Neoliberal capitalism thus reinforced the capitalist program for the withering away of the social. This does not mean that the social has fully existed, without internal impasses, contradictions and antisocial components. But what we are left with today is the accumulated damage of several centuries of capitalist imposition of antisocial tendencies in all spheres of human existence.
*Samo Tomšic is professor of philosophy at the University of Fine Arts Hamburg. Author, among other books, of The Labor of Enjoyment: Toward a Critique of Libidinal Economy (August Verlag).
Translation: Eleutério FS Prado.
Notes
[I]Freud, of course, already added his own psychoanalytic invention to this list: decentering of thought; dethroning the primacy of consciousness and the ego in mental life.
[ii]It should be added at once that Nietzsche more regularly uses the term instinct (instinct) and this reflects his problematic biologism.
[iii]Neoliberalism was initially also conceived as a moral order, which assumes the inherent rationality and self-regulation of markets. Hence the centrality of the notion of freedom, which, however, quickly unfolded its antisocial potential, as it has always been understood as freedom from any constraints.
[iv]We are dealing here with the inverted “principle of constancy” of capitalism – inverted because, contrary to the Freudian pleasure principle, which pursues a state of equilibrium (renewal of ideal homeostasis, or the state of absence of excitement), it pursues, on the contrary, , a state of perpetual disequilibrium. Surplus value in Marx and surplus enjoyment in Lacan (or what Freud calls pleasure gain , pleasure gain) end up naming the structural instability in the organization of social production, or “the imbalance of the entire structure of accumulation”.
[v]Again, competition is understood here as a social bond and as the fundamental logical determination of our social being or our “being with others” in the capitalist universe.

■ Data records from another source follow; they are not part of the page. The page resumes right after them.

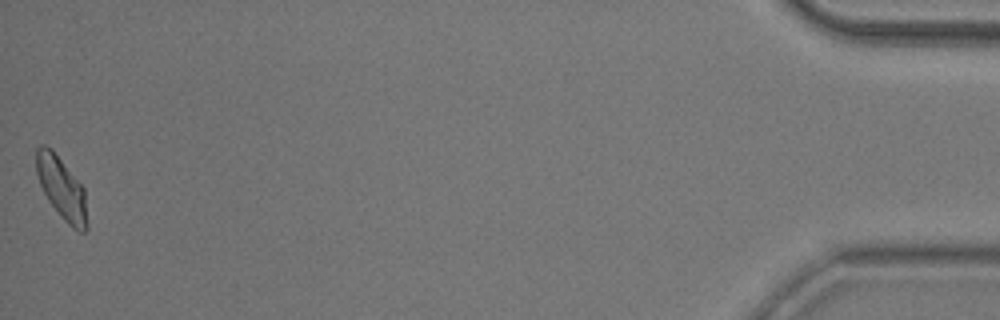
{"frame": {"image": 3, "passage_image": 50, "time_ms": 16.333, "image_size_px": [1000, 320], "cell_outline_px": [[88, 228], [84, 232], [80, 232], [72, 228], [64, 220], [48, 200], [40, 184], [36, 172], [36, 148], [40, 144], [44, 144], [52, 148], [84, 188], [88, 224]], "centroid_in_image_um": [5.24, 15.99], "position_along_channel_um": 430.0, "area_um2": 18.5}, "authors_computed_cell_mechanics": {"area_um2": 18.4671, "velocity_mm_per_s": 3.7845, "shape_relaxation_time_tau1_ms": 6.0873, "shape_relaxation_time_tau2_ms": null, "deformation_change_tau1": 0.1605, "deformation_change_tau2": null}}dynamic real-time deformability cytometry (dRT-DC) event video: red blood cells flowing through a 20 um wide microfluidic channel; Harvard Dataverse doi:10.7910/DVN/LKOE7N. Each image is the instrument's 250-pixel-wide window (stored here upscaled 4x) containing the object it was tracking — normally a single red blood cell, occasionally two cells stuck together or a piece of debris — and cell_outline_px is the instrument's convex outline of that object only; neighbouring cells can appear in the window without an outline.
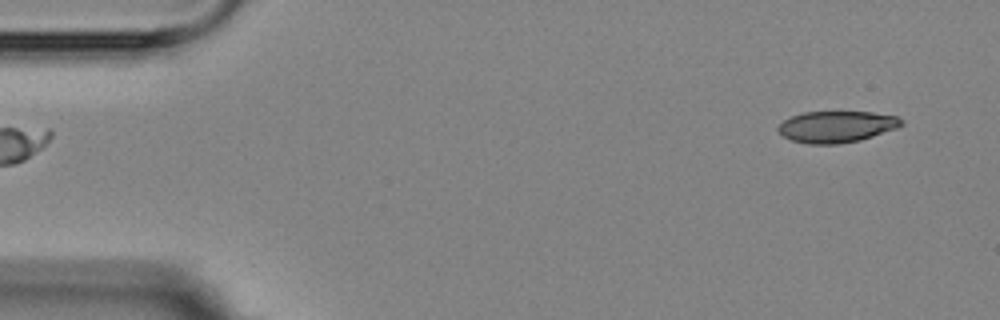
{"species": "Egyptian fruit bat (a non-hibernating species)", "species_latin": "Rousettus aegyptiacus", "temperature_condition": "room temperature", "stored_images_in_passage": 5, "segment_of_instrument_passage": [2, 2], "camera_frame_rate_fps": 3000, "um_per_image_px": 0.085, "animal": {"sex": "female"}, "frame": {"image": 1, "passage_image": 5, "time_ms": 5.333, "image_size_px": [1000, 320], "cell_outline_px": [[904, 124], [896, 128], [860, 140], [836, 144], [808, 144], [792, 140], [784, 136], [776, 128], [784, 120], [792, 116], [804, 112], [872, 112], [896, 116], [904, 120]], "centroid_in_image_um": [71.12, 10.76], "position_along_channel_um": 13.9, "area_um2": 22.43}}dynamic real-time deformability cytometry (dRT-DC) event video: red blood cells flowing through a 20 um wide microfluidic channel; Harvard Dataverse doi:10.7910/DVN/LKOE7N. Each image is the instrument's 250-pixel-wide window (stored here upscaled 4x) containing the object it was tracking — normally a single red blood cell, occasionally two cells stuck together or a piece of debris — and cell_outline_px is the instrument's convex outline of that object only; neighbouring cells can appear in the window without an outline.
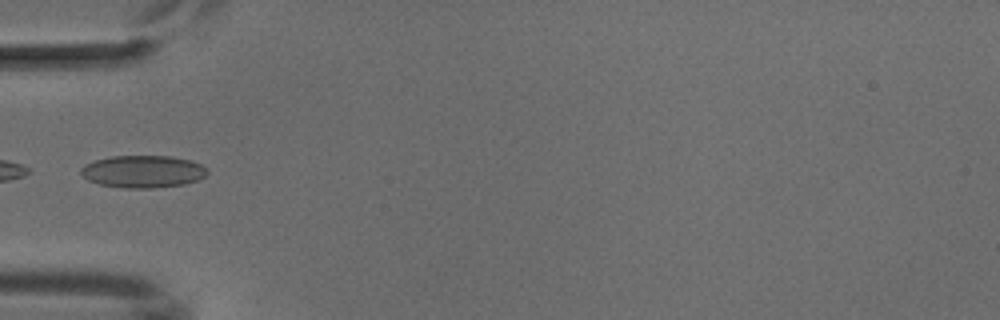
{"species": "common noctule bat (a hibernating species)", "species_latin": "Nyctalus noctula", "temperature_condition": "cold", "stored_images_in_passage": 5, "camera_frame_rate_fps": 3000, "um_per_image_px": 0.085, "animal": {"sex": "male", "body_mass_g": 18.8}, "frame": {"image": 1, "passage_image": 5, "time_ms": 4.667, "image_size_px": [1000, 320], "cell_outline_px": [[208, 172], [204, 176], [196, 180], [184, 184], [152, 188], [124, 188], [100, 184], [88, 180], [80, 172], [80, 168], [84, 164], [96, 160], [112, 156], [172, 156], [192, 160], [200, 164]], "centroid_in_image_um": [12.13, 14.57], "position_along_channel_um": 72.9, "area_um2": 23.7}}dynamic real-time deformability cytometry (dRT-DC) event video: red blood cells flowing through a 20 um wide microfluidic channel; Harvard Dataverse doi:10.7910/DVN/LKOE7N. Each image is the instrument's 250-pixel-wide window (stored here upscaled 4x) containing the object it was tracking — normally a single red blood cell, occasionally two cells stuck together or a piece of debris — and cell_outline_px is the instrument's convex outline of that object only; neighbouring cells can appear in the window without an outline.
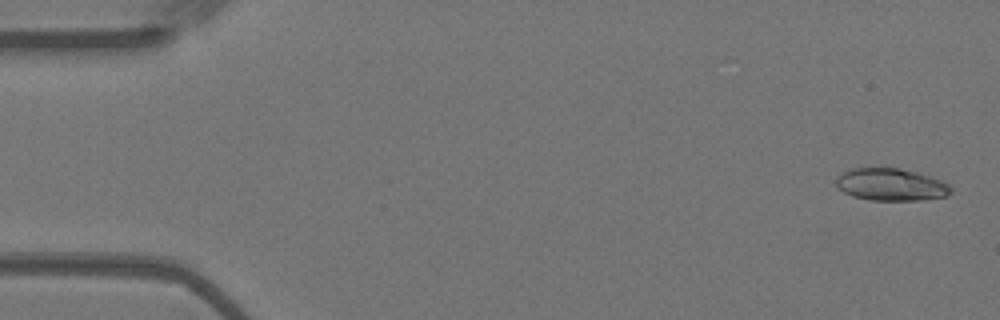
{"species": "Egyptian fruit bat (a non-hibernating species)", "species_latin": "Rousettus aegyptiacus", "temperature_condition": "warm", "stored_images_in_passage": 56, "camera_frame_rate_fps": 3000, "um_per_image_px": 0.085, "animal": {"sex": "female"}, "frame": {"image": 1, "passage_image": 2, "time_ms": 0.333, "image_size_px": [1000, 320], "cell_outline_px": [[952, 192], [948, 196], [920, 200], [868, 200], [852, 196], [844, 192], [836, 184], [836, 176], [852, 168], [872, 164], [900, 168], [932, 176], [948, 184], [952, 188]], "centroid_in_image_um": [75.71, 15.64], "position_along_channel_um": 9.3, "area_um2": 22.37}}
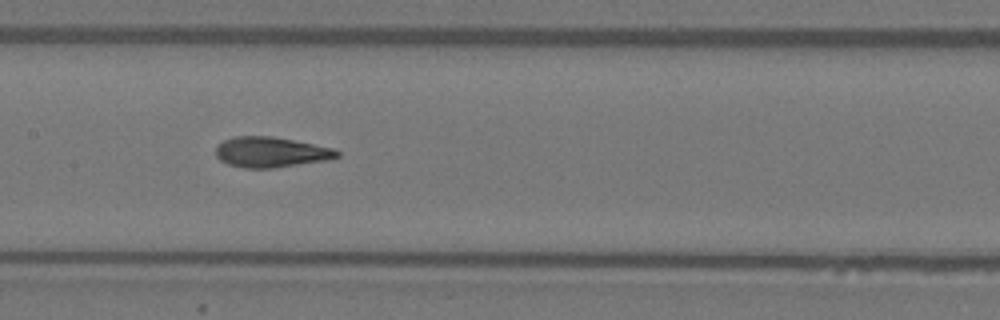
{"frame": {"image": 2, "passage_image": 27, "time_ms": 8.667, "image_size_px": [1000, 320], "cell_outline_px": [[340, 156], [324, 160], [272, 168], [244, 168], [228, 164], [220, 160], [216, 156], [216, 148], [224, 140], [236, 136], [272, 136], [336, 148], [340, 152]], "centroid_in_image_um": [23.03, 12.92], "position_along_channel_um": 184.4, "area_um2": 21.33}}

[vi]Marx mocked this economic prejudice early on in his critical reflections on so-called primitive accumulation.
[vii]Marx plays the ventriloquist to establish the imperative: “Accumulate, accumulate! This is Moses and the prophets! Save, therefore, save, that is, reconvert as much surplus-value or surplus-product as possible into capital! Accumulation for the sake of accumulation, production for the sake of production: this was the formula in which classical economics expressed the historical mission of the bourgeoisie in the period of its domination. Accumulation and production, therefore, are good for nothing, and in this respect not only antisocial, but radically antisocial. The characteristic of “being useless” unites accumulation and production with Lacan's definition of jouissance.
[viii] The theses of Brown's book can be read as a critique of Foucault's account of liberalism and neoliberalism, which is more about the imperative “society must be defended”. In The Ruins of Neoliberalism, Brown is also less about the end of neoliberalism than about its authoritarian core: the ruins of neoliberalism are the ruins produced by neoliberalism, which are precisely the ruins of society and sociability.
[ix] We find this assertion also in the more recent discussion of the notion of Lumpenproletariat.